One of the most frightening things about divorce is not knowing how the custody battle could play out. Will you and your spouse share custody evenly, or will something happen that prevents you from having time with your children? Most people have heard horror stories about unfair custody arrangements after a divorce. It's natural to worry about could happen to you.

Custody is one of the most difficult things to predict in a divorce. Many factors, including not having a stable place to stay or a history of instability can impact the divorce proceedings and custody decision.

You may feel worried that your spouse will get full custody, and you'll only get to see your children on weekends. Understanding how the courts approach custody can help you feel more confident about the potential outcome of your divorce.

Connecticut courts try to work in the best interests of the children

Divorce can be quite difficult on any children in the family. There can be emotional and social consequences from a divorce that last for years or life. Typically, the courts will do their best to try to reduce the negative impact of a divorce on any children involved. One of the ways they do that is by carefully considering the best interests of the children when making or modifying any custody, visitation and support orders.

The courts generally believe that the best interests of the children include as little disruption to life as possible, as well as a healthy continuation of their relationships with both parents.

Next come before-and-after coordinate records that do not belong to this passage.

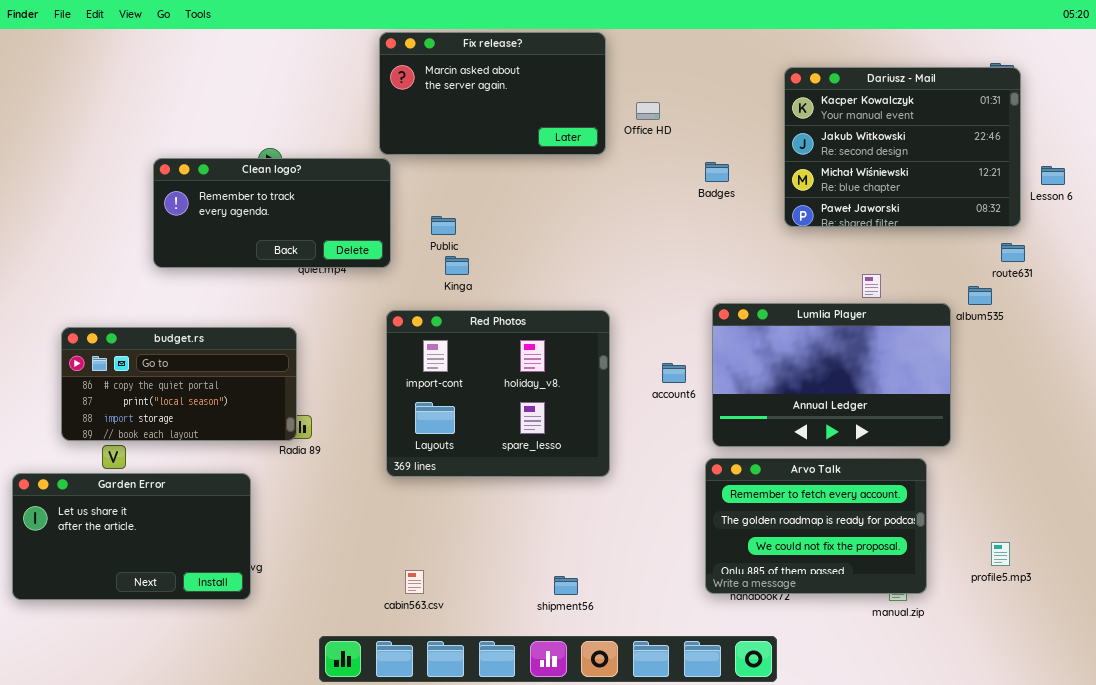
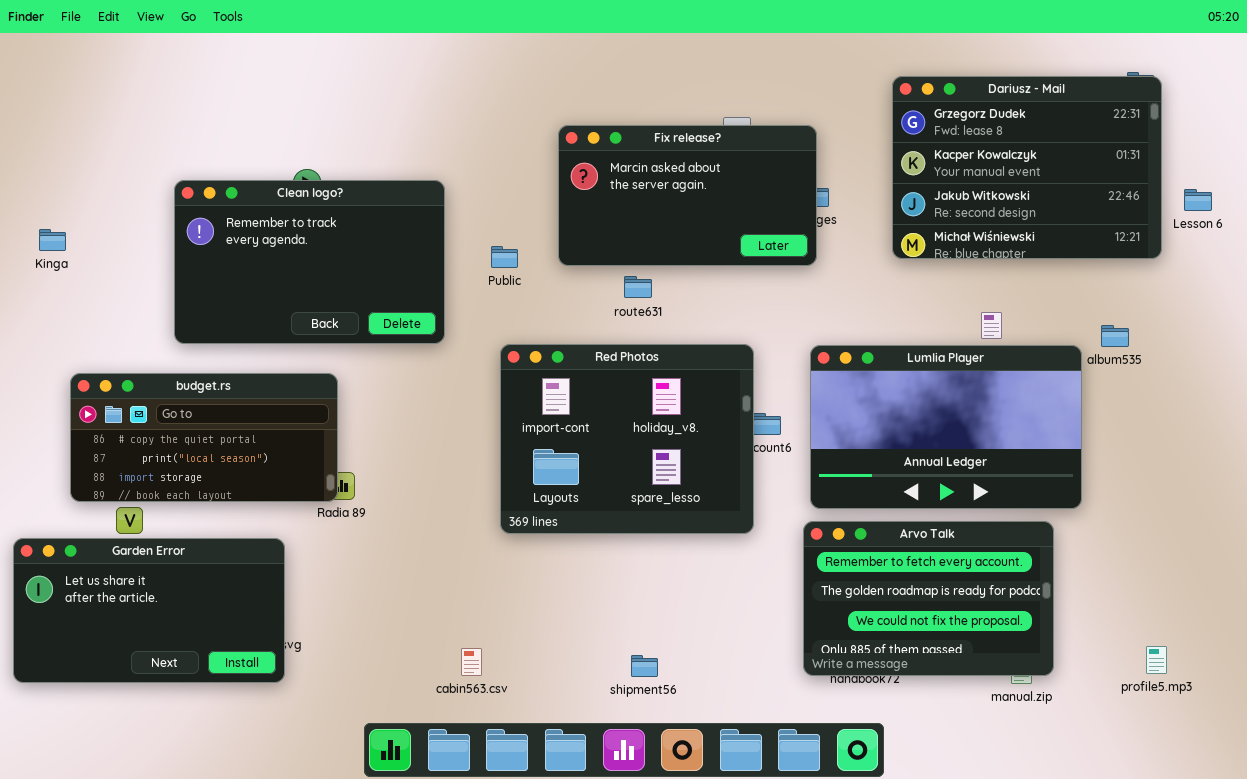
Fix release?: [379,32,606,155] -> [558,125,817,266], moved
Dariusz - Mail: [784,67,1021,227] -> [892,76,1162,259], scrolled up 1 row
Clean logo?: [153,158,391,268] -> [174,180,445,344], resized
route631: [1001,243,1025,262] -> [624,276,652,298], moved
Kinga: [445,256,469,275] -> [39,229,66,251], moved
Red Photos: [386,310,610,477] -> [500,344,754,534], moved
profile5.mp3: [991,542,1010,566] -> [1146,646,1167,674], moved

That means that they will try to create a situation with shared custody, unless there are extenuating circumstances. Abuse or addiction could impact a custody decision. However, the courts will typically reconsider custody arrangements if an addictive or unhealthy parent seeks therapy and education to improve.

Co-parenting is a very common outcome

Unless there is a situation like physical abuse involved in your marriage, chances are that co-parenting or sharing custody with your spouse is the most likely outcome.

Courts are trying to grant and uphold 50/50 custody and similar shared parenting situations to encourage shared care for the children and strong parental bonds after the divorce. You and your spouse could share physical time with your children, as well as decision-making authority in many cases.

No matter how strained your relationship with your spouse has become, you will eventually need to start working together for your children.

Perhaps you can agree, even in separation, to do your best to shield your children from the emotional toll of divorce. That can be a great, shared foundation for building a healthy co-parenting relationship in the future.